Data to examine:
---

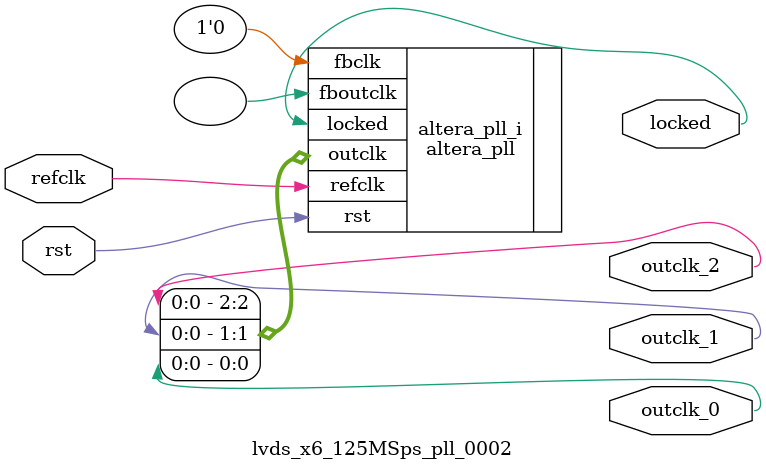
<source format=v>
`timescale 1ns/10ps
module  lvds_x6_125MSps_pll_0002(

	// interface 'refclk'
	input wire refclk,

	// interface 'reset'
	input wire rst,

	// interface 'outclk0'
	output wire outclk_0,

	// interface 'outclk1'
	output wire outclk_1,

	// interface 'outclk2'
	output wire outclk_2,

	// interface 'locked'
	output wire locked
);

	altera_pll #(
		.fractional_vco_multiplier("false"),
		.reference_clock_frequency("375.0 MHz"),
		.operation_mode("lvds"),
		.number_of_clocks(3),
		.output_clock_frequency0("750.000000 MHz"),
		.phase_shift0("666 ps"),
		.duty_cycle0(50),
		.output_clock_frequency1("125.000000 MHz"),
		.phase_shift1("5333 ps"),
		.duty_cycle1(17),
		.output_clock_frequency2("125.000000 MHz"),
		.phase_shift2("7333 ps"),
		.duty_cycle2(50),
		.output_clock_frequency3("0 MHz"),
		.phase_shift3("0 ps"),
		.duty_cycle3(50),
		.output_clock_frequency4("0 MHz"),
		.phase_shift4("0 ps"),
		.duty_cycle4(50),
		.output_clock_frequency5("0 MHz"),
		.phase_shift5("0 ps"),
		.duty_cycle5(50),
		.output_clock_frequency6("0 MHz"),
		.phase_shift6("0 ps"),
		.duty_cycle6(50),
		.output_clock_frequency7("0 MHz"),
		.phase_shift7("0 ps"),
		.duty_cycle7(50),
		.output_clock_frequency8("0 MHz"),
		.phase_shift8("0 ps"),
		.duty_cycle8(50),
		.output_clock_frequency9("0 MHz"),
		.phase_shift9("0 ps"),
		.duty_cycle9(50),
		.output_clock_frequency10("0 MHz"),
		.phase_shift10("0 ps"),
		.duty_cycle10(50),
		.output_clock_frequency11("0 MHz"),
		.phase_shift11("0 ps"),
		.duty_cycle11(50),
		.output_clock_frequency12("0 MHz"),
		.phase_shift12("0 ps"),
		.duty_cycle12(50),
		.output_clock_frequency13("0 MHz"),
		.phase_shift13("0 ps"),
		.duty_cycle13(50),
		.output_clock_frequency14("0 MHz"),
		.phase_shift14("0 ps"),
		.duty_cycle14(50),
		.output_clock_frequency15("0 MHz"),
		.phase_shift15("0 ps"),
		.duty_cycle15(50),
		.output_clock_frequency16("0 MHz"),
		.phase_shift16("0 ps"),
		.duty_cycle16(50),
		.output_clock_frequency17("0 MHz"),
		.phase_shift17("0 ps"),
		.duty_cycle17(50),
		.pll_type("General"),
		.pll_subtype("General")
	) altera_pll_i (
		.rst	(rst),
		.outclk	({outclk_2, outclk_1, outclk_0}),
		.locked	(locked),
		.fboutclk	( ),
		.fbclk	(1'b0),
		.refclk	(refclk)
	);
endmodule


</source>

---

Exercise: Within the entries above, work out the number of lines that include the string "interface" and give only that.

Written reply: 6